The Daily View: Securing political attention
Your latest edition of Lloyd’s List’s Daily View — the essential briefing on the stories shaping shipping
BACK in 2021, a single ship — the now infamous Ever Given (IMO: 9811000) — blocked the Suez Canal for just six days, costing the global economy billions and disrupting supply chains worldwide.
Last week, the Egyptian foreign minister was moved to contact Lloyd’s List with a message to the shipping industry: please come back to the Suez Canal.
A year of global trade diversions avoiding Houthi rockets has left the Egyptian economy haemorrhaging $800m a month in lost revenue. They are understandably keen to win back the trust of shipping and convince owners that the Red Sea is safe again.
How successful this pitch will be — even with a discount on transit fees — remains to be seen, given the less than convincing words of the Houthis this week. But there is a bigger issue here than just Egypt’s vulnerability.
This whole episode has offered a stark reminder to political leaders globally that never before in history have we been as dependent on the sea as we are today.
The data make it clear: since the 1990s, our use of the sea has been massively accelerating, with maritime trade increasing by 300% and nearly 60% of global oil and gas supplies transported across oceans.
This expansion leads to new threats and vulnerabilities — a message that was being heard loud and clear inside the UN Security Council this week.
The fact the US, China and Russia were locking horns in what was essentially a geopolitical turf war inevitably grabbed the headlines — but what was overlooked in this coverage was that most maritime nations were not in conflict.
The UN Security Council does not usually engage itself in maritime matters, but the way in which most maritime governments attending committed themselves to engaging in matters of maritime security was a remarkably positive step forward, even amid the disintegrating security situation playing out across the oceans right now.

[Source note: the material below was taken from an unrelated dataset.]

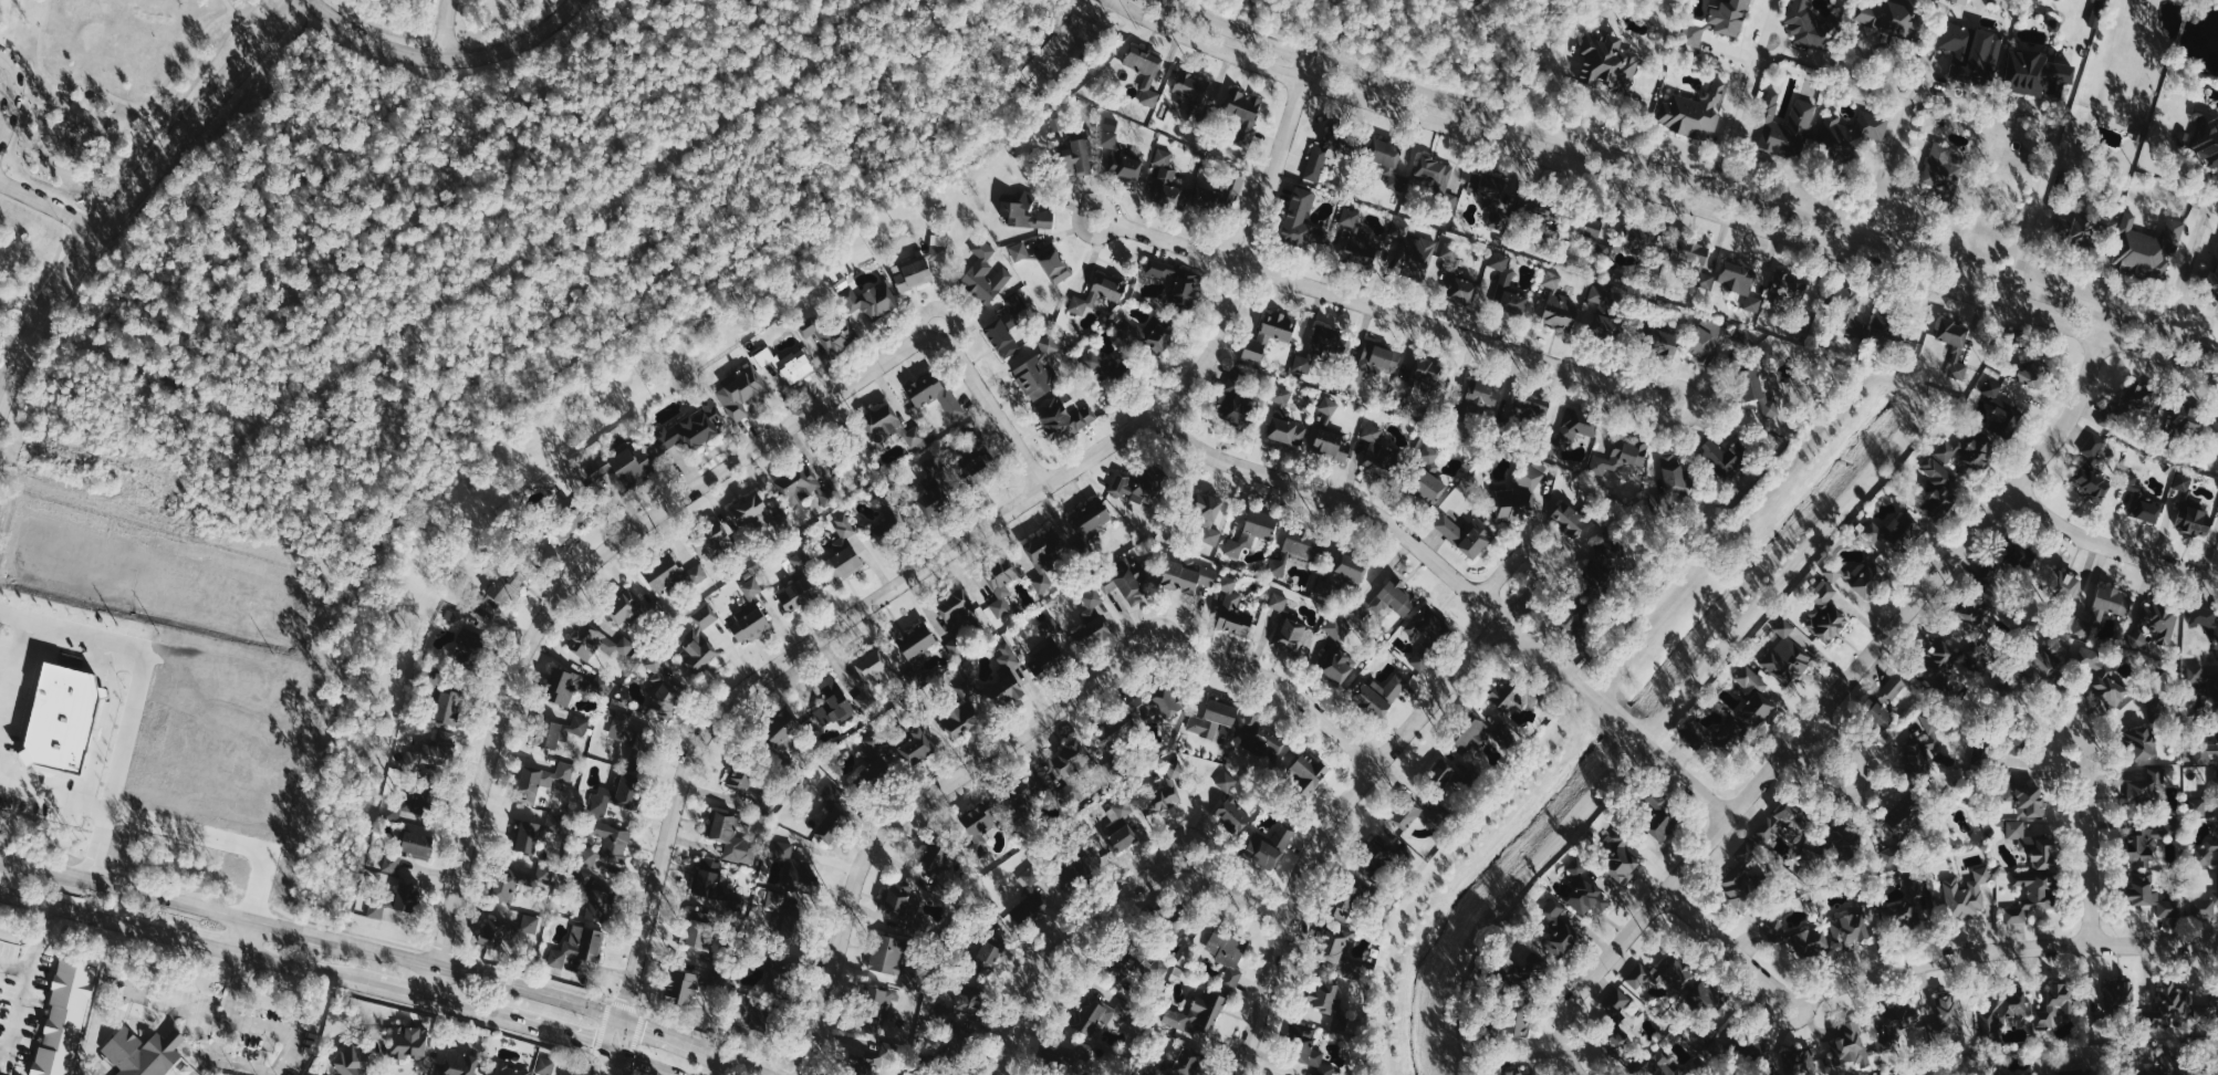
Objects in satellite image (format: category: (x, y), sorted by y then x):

It is also an opportunity that the shipping industry should be grasping with both hands. Maritime security, and the fundamental role that shipping plays in keeping the global economy afloat, is something that should be on everyone’s agenda.

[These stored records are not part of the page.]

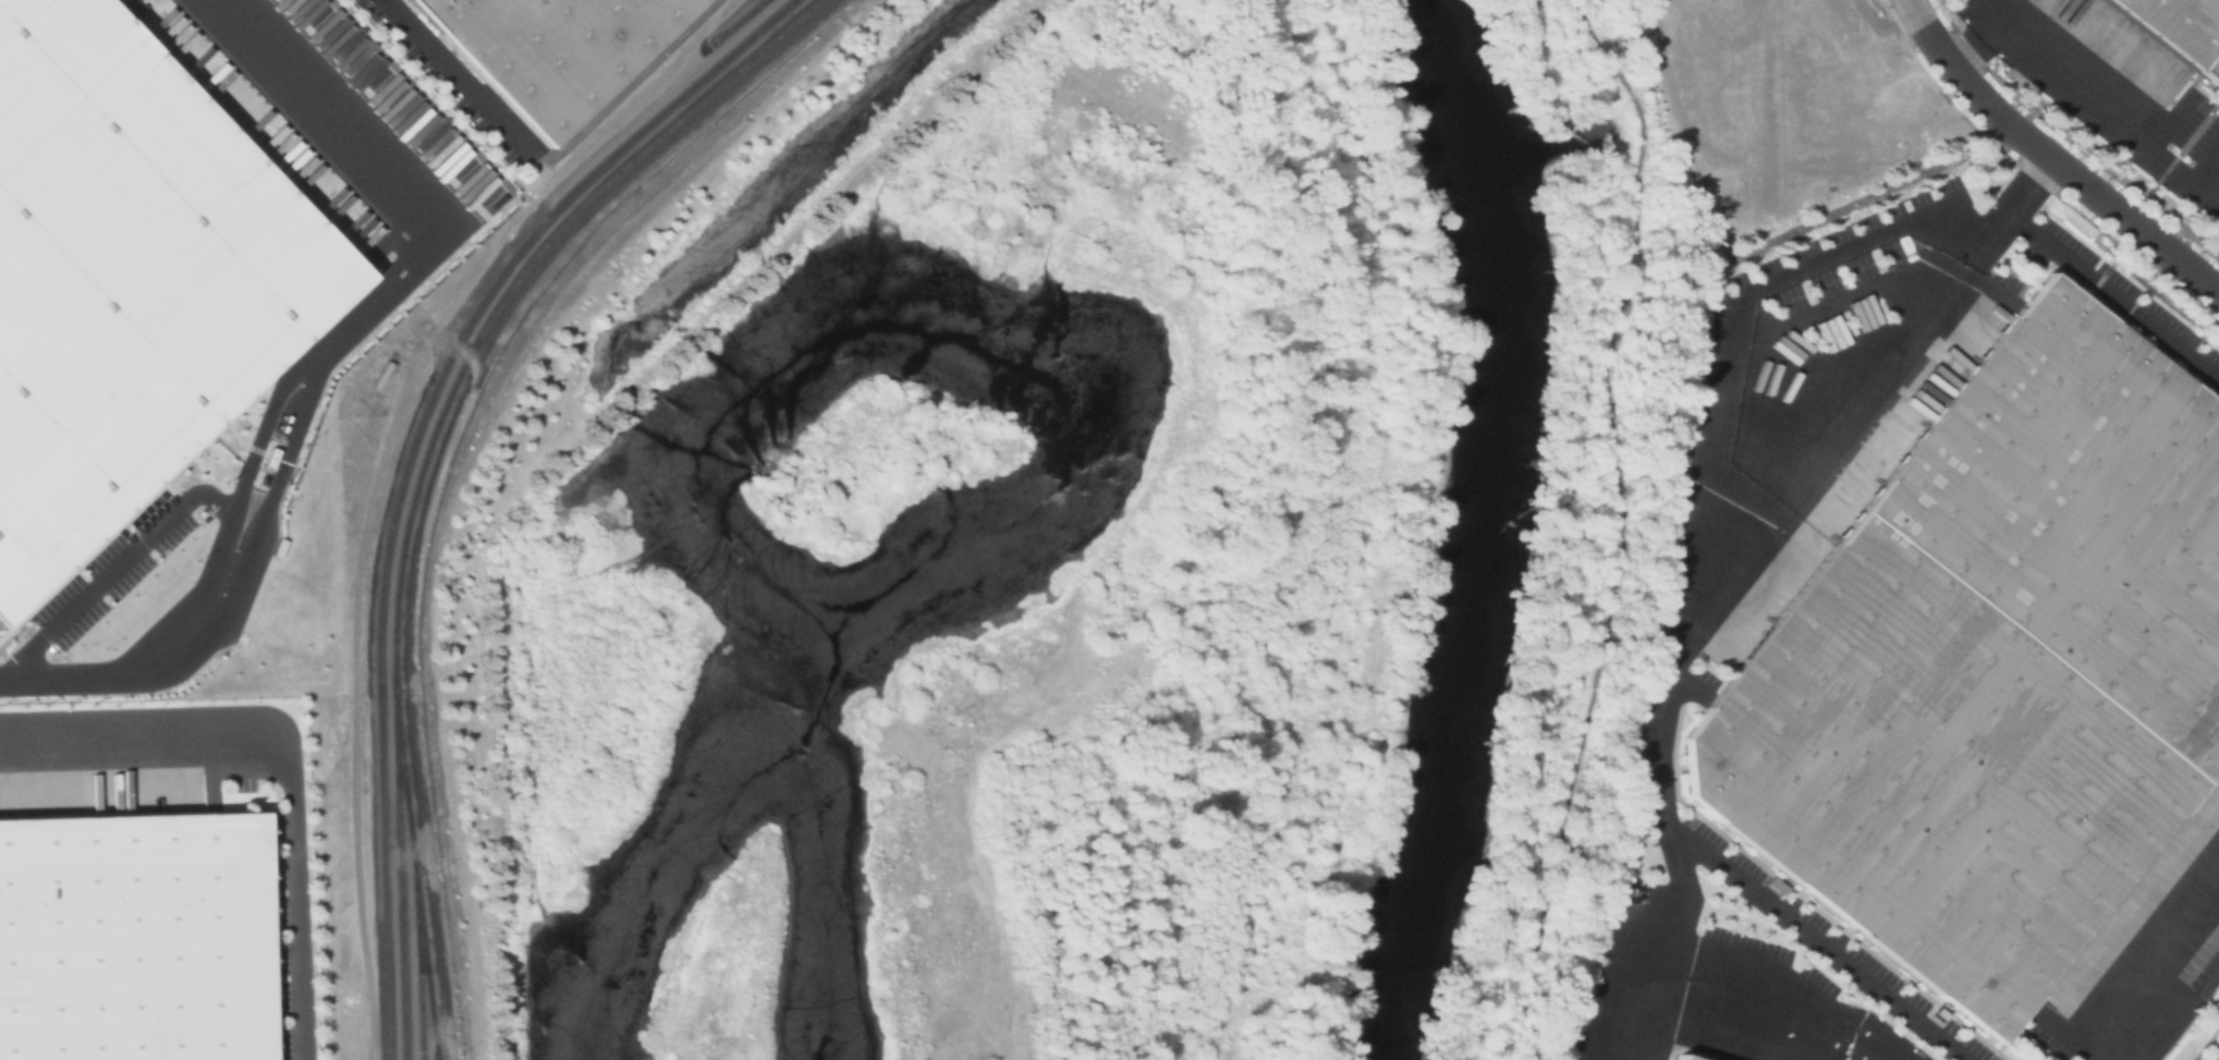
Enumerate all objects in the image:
railway: (741, 20)
road: (1928, 30)
building: (2177, 33)
building: (554, 49)
road: (2089, 78)
road: (2079, 180)
road: (2030, 187)
building: (126, 276)
road: (2113, 297)
road: (1724, 333)
road: (334, 367)
road: (469, 449)
railway: (425, 453)
railway: (410, 455)
road: (1624, 525)
road: (129, 573)
road: (1671, 652)
building: (1991, 672)
road: (289, 754)
railway: (415, 875)
road: (1676, 916)
building: (132, 939)
railway: (418, 966)
road: (2150, 967)
road: (1702, 1014)
building: (1682, 1057)
railway: (437, 1058)
building: (1666, 1058)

For all the attention that flagless ships and sanctioned skirmishes create, maritime security is poorly served by the current structure of multilateral agencies, so this is also an opportunity to create something new and reset our position in the geopolitical order.
The International Maritime Organization does its best, but the UN system’s approach to maritime security is in desperate need of some recalibration and streamlining.

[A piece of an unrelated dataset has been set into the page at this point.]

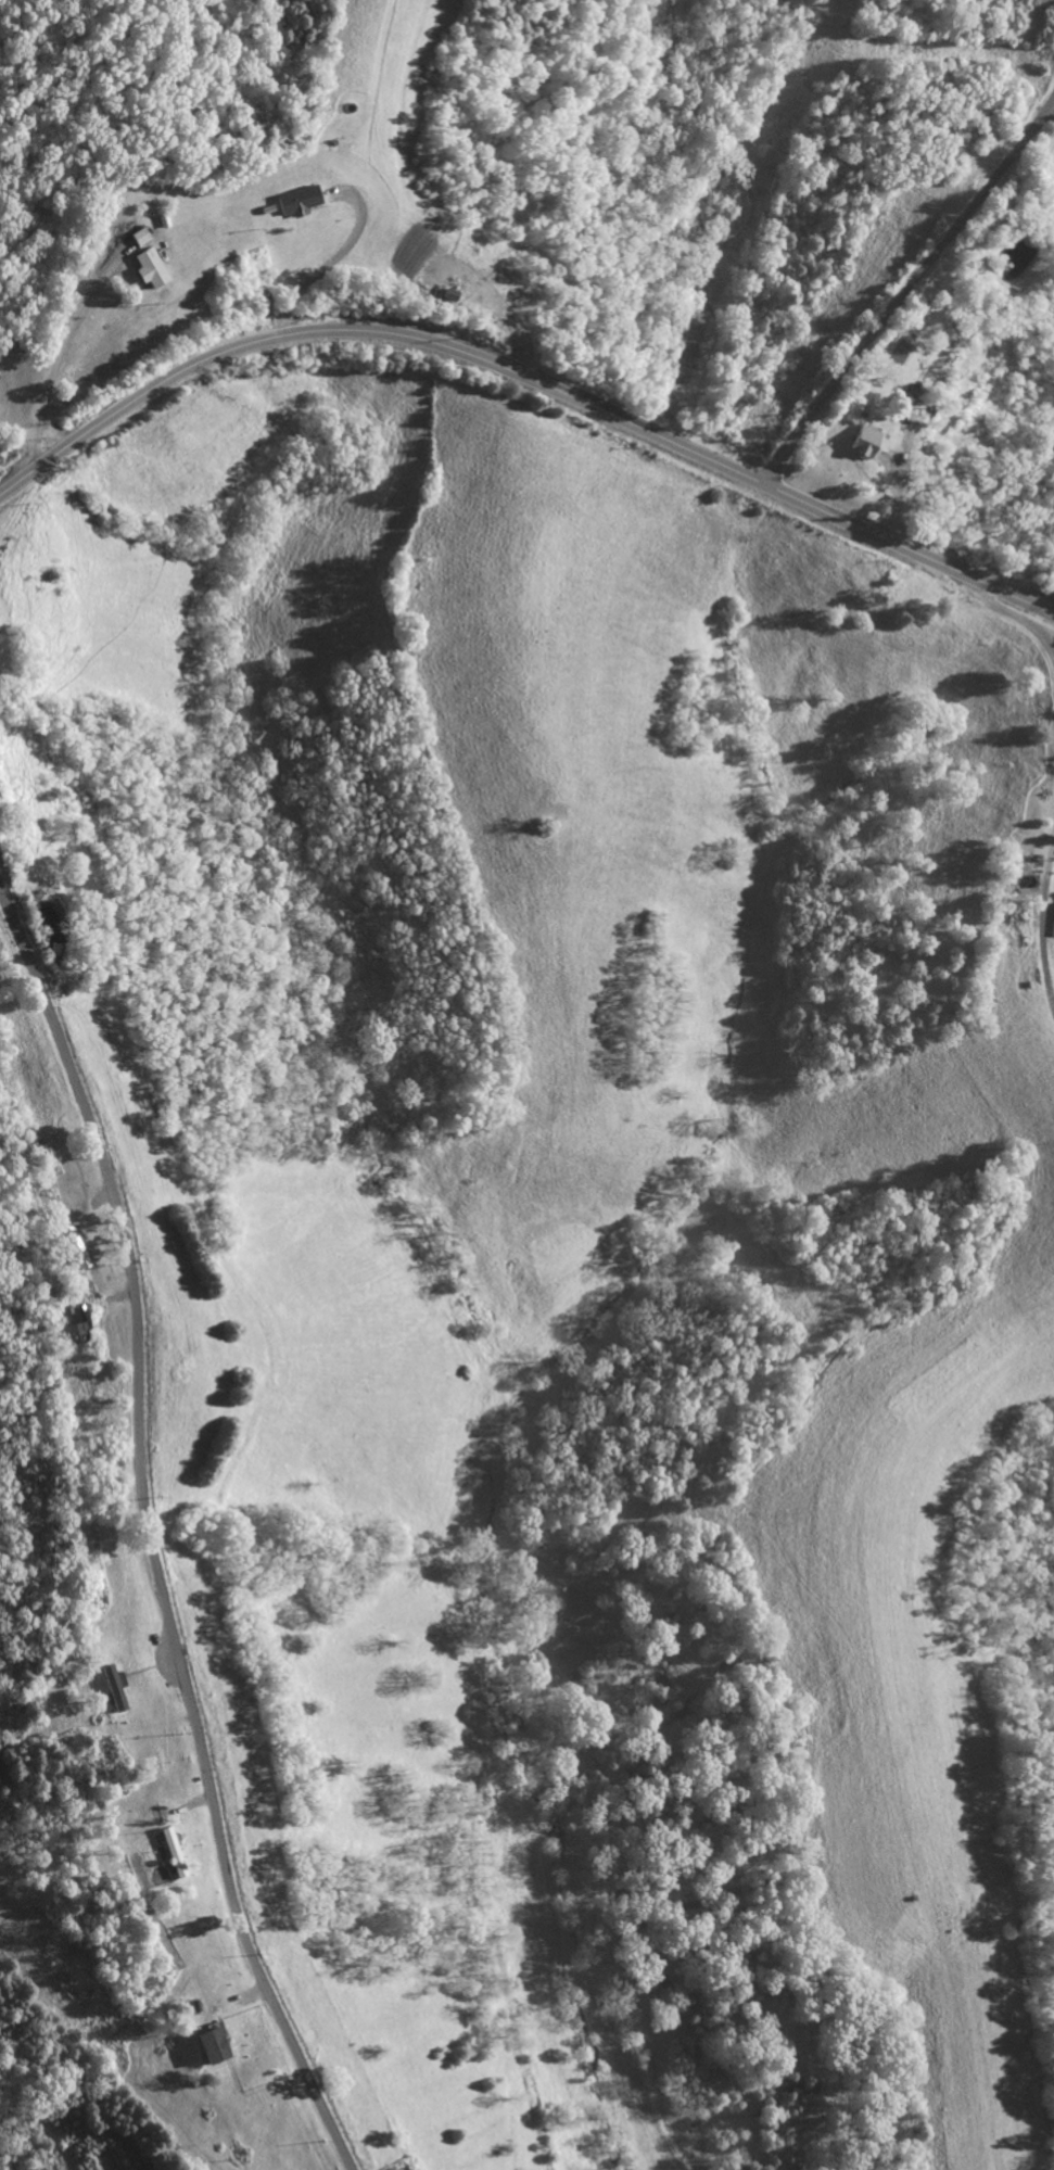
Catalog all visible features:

There is no global strategy and no co-ordination instrument. More than 22 UN agencies address aspects of maritime security under different mandates. This includes what we call the “Big Five”: the IMO of course, but also the Food and Agricultural Organization, the UN Environment Programme, the UN Office on Drugs and Crime, and the International Organization for Migration. None of these has a comprehensive mandate.
Maritime security will not go away once the Egyptians convince shipping to return to the Suez Canal.
As the UN secretary-general himself memorably noted in a mantra for our times: Without maritime security, there can be no global security.